The school in Mahanoy heard of the photo and the coaches hung it up for a year, depriving Levi of the opportunity to join the team.
I got the right to court
Then, in 2017, the girl’s parents went to court to demand that the suspension be revoked. They argued that freedom of expression applies under the First Amendment to the Constitution.
The family was right, the verdict was appealed, and then the family – represented in court by the Civil Rights Movement of the American Civil Liberties Union (ACLU) – was right again.

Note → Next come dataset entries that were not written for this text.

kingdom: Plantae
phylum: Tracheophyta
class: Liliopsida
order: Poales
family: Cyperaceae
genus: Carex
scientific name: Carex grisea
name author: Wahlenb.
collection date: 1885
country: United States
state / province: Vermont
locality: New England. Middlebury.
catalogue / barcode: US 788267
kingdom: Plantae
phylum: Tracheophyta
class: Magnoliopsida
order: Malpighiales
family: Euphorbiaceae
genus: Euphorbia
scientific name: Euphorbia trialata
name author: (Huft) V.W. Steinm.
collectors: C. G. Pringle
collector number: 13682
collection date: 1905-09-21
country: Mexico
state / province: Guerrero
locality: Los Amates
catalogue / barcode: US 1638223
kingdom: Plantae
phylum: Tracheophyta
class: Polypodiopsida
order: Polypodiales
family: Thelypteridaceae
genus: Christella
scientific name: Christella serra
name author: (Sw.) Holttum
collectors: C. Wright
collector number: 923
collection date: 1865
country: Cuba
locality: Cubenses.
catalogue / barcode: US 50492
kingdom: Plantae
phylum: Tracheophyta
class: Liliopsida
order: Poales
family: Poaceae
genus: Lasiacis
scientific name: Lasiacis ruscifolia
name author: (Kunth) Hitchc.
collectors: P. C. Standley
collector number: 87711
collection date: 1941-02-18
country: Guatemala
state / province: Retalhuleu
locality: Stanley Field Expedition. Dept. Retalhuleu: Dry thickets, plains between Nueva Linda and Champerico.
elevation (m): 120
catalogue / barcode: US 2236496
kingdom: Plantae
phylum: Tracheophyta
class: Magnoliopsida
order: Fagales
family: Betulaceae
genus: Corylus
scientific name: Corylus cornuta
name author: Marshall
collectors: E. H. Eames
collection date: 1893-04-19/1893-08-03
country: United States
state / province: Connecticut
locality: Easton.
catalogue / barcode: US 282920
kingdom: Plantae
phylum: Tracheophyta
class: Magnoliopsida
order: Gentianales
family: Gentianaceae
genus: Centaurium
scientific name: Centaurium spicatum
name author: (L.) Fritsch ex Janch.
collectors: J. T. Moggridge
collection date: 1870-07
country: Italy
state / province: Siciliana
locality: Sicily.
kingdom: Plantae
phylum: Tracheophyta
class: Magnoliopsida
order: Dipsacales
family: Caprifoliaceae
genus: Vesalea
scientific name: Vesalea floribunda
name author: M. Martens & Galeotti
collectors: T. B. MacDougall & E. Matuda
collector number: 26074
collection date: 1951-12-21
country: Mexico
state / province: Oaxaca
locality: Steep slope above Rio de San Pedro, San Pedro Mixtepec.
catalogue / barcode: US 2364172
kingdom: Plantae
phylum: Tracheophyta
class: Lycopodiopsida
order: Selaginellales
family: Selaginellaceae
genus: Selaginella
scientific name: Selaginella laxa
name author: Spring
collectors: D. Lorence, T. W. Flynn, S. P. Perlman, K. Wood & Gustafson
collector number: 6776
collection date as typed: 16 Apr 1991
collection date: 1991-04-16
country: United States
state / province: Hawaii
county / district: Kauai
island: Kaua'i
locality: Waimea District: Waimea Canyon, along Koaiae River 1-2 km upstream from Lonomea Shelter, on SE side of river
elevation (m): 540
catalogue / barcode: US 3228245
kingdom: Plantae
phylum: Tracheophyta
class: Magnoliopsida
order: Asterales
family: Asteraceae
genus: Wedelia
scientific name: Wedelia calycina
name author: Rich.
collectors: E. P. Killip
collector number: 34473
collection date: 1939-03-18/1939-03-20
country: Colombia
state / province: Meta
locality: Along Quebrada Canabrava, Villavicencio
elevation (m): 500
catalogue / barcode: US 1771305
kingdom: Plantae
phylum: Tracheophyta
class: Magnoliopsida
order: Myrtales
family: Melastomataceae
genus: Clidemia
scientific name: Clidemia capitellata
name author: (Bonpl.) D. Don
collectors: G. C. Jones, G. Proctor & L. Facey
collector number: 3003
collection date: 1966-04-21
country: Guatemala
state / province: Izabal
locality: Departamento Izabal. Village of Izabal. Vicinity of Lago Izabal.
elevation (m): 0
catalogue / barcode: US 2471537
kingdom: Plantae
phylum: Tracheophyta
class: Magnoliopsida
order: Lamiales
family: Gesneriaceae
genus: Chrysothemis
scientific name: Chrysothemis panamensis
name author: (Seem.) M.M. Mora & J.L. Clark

‘Disrupting school activities’
The school then took the matter to the Supreme Court, citing a ruling there from 1969 that students were permitted to protest (in this case against the Vietnam War) but protests that disrupted school activities could be punished. The school claims to have the power to identify what’s troubling, even if the disturbance occurs outside the school district, as long as it affects students.
The Supreme Court will hear the case on Wednesday, which in a larger context concerns more than one girl in Pennsylvania. If the school is right, it gives schools the right to punish students for comments they make outside the school.